Преступления прошлого - страница 15



Поле, на котором они затеяли этот спор, покрывала кочковатая трава, которую Мишель яростно мерила шагами, толкая перед собой коляску, так что ребенок в ней подскакивал, словно краш-тестовый манекен. От злости она так разогналась, что Киту, хоть ноги у него были длинные, приходилось бежать трусцой, чтобы не отстать.

«А что плохого в картошке»? – спросил он. И Мишель сорвалась на крик: «Сейчас март, и никакой картошки нет, здесь нет ничего, ничего, кроме грязи, одна только грязь и дождь, пропади они пропадом! Тут как поле битвы на Сомме!»[5] – «Ой, вот только не надо, блин, мне тут драм устраивать!» И она подумала, до чего же у него нелепый говор, как у деревенщины из тупой комедии, как у трехнутого пожирателя картошки. Сама Мишель избавлялась от акцента, слушая, как говорит по телевизору средний класс и учителя в школе, пока не добилась произношения, по которому невозможно было определить, откуда она родом. Она пошла еще быстрее и уже почти бежала.

«И вообще, – проорал он ей в спину, – может, я не хочу жрать этот треклятый кориандр!» Она резко остановилась, чуть не вытряхнув младенца из коляски. Потом повернулась и сказала: «А вот я, может быть, хочу». И вперила в него долгий взгляд, жалея, что нет под рукой колуна, чтобы разрубить его башку, как дыню или тыкву, на две половинки. Нет, не дыню, дыни такие сладкие и экзотические, недостаточно заурядные для его головы, а тыквы – это овощи из сказок. Как репу. Репа – грубый, деревенский овощ. И он упал бы, как обезглавленное пугало, прямо здесь, на поле, и утонул бы в земле, с глаз долой, и тогда она смогла бы отдать ребенка своей матери и сломать еще одну жизнь.

Или, может быть, – сюжет для ночного кошмара – он бы начал расти и множиться в земле, и с приходом лета появилась бы сотня, тысяча Китов, кивающих и гнущихся на ветру, словно подсолнухи в поле.

Колун – нет, вы вдумайтесь! У всех нормальных людей есть центральное отопление или, по крайней мере, отопление, о котором не приходится думать, им не нужно тащиться на улицу в любую погоду, чтобы напилить и наколоть дров для камина, и часами ждать, пока прогреется бойлер, чтобы из крана просто потекла горячая вода.

У них не было даже угля: дрова-то бесплатные, руби сколько влезет.
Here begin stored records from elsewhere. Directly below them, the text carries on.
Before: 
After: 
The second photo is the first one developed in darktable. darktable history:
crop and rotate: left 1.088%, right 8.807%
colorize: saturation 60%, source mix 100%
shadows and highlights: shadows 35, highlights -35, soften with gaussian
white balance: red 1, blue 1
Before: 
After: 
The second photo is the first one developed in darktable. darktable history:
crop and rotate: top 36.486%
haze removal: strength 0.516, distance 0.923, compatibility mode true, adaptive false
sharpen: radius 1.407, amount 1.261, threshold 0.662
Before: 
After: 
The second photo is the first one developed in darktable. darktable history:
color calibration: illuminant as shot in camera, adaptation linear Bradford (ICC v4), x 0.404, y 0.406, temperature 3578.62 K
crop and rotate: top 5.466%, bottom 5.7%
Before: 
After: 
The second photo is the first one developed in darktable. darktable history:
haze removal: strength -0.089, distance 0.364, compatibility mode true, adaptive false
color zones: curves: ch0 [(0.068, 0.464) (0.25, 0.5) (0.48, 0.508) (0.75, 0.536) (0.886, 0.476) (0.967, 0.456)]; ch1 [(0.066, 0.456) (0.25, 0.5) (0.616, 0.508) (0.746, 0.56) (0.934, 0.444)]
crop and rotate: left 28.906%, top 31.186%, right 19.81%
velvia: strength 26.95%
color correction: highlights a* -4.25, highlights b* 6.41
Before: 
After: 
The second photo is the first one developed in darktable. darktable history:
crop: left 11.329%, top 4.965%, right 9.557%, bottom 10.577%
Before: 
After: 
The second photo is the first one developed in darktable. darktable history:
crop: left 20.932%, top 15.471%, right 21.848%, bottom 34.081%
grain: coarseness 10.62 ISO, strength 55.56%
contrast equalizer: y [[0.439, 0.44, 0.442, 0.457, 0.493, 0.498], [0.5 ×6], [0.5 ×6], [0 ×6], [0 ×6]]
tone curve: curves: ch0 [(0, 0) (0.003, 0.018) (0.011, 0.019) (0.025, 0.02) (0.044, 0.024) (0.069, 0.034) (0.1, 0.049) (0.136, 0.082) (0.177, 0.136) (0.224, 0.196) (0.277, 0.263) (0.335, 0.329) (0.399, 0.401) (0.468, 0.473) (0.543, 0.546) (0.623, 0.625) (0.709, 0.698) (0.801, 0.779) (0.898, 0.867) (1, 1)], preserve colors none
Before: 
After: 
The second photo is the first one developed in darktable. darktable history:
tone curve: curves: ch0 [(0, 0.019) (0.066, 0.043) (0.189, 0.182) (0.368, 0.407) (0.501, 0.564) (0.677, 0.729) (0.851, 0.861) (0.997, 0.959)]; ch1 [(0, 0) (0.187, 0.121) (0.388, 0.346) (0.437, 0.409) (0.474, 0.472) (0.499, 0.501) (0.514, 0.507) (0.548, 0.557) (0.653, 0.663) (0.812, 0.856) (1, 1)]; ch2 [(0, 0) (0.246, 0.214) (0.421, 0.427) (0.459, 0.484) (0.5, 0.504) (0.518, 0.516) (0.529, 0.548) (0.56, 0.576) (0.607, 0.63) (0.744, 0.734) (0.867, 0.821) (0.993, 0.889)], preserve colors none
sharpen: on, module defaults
Топор – это что-то из сказок. Может быть, именно это с ней и случилось, может, она застряла в страшной сказке, и ей не освободиться, пока она не соберет всю картошку в поле и не изрубит на дрова все деревья в лесу. Если только она не научится прясть время. Или у нее не лопнет голова. Столько было тяжелой и нудной работы, что она чувствовала себя крепостной крестьянкой, несущей феодальную повинность.

«Дай мне коляску, – сказал Кит, – пока у Тани сотрясение мозга не случилось».

Мишель внезапно почувствовала, что ярость иссякла; она слишком устала, ей не хватало сил даже на то, чтобы злиться. Теперь они шли бок о бок, медленно, и ребенок наконец уснул – что изначально, в другой жизни, и было целью прогулки.

Кит обнял Мишель за плечи и потерся подбородком о ее макушку: «Я люблю тебя, детка, ты же знаешь, да?» И все было бы очень мило, если бы не пошел дождь и ребенок-букашка снова не заголосил.


Мишель выросла в не отличавшемся порядком доме в Фен-Диттоне, одном из мрачных поселков-спутников, пристанище кембриджской бедноты. Ее отец был пьяницей и, как любила повторять мать Мишель, «зря небо коптил», однако та продолжала с ним жить, потому что не хотела оставаться одна, что, по мнению Мишель и ее сестры, было достойно презрения. Мать тоже пила, но, по крайней мере, рук не распускала. Сестре Мишель, Ширли, было пятнадцать, и она пока жила с родителями; Мишель хотелось, чтобы она переехала к ним, но у них не было для нее комнаты. Она скучала по Ширли, очень. Ширли хотела выучиться на врача, она такая умная, все говорили, что она «далеко пойдет». О Мишель тоже так говорили – до Кита, до рождения букашки. Теперь, похоже, она не пойдет никуда.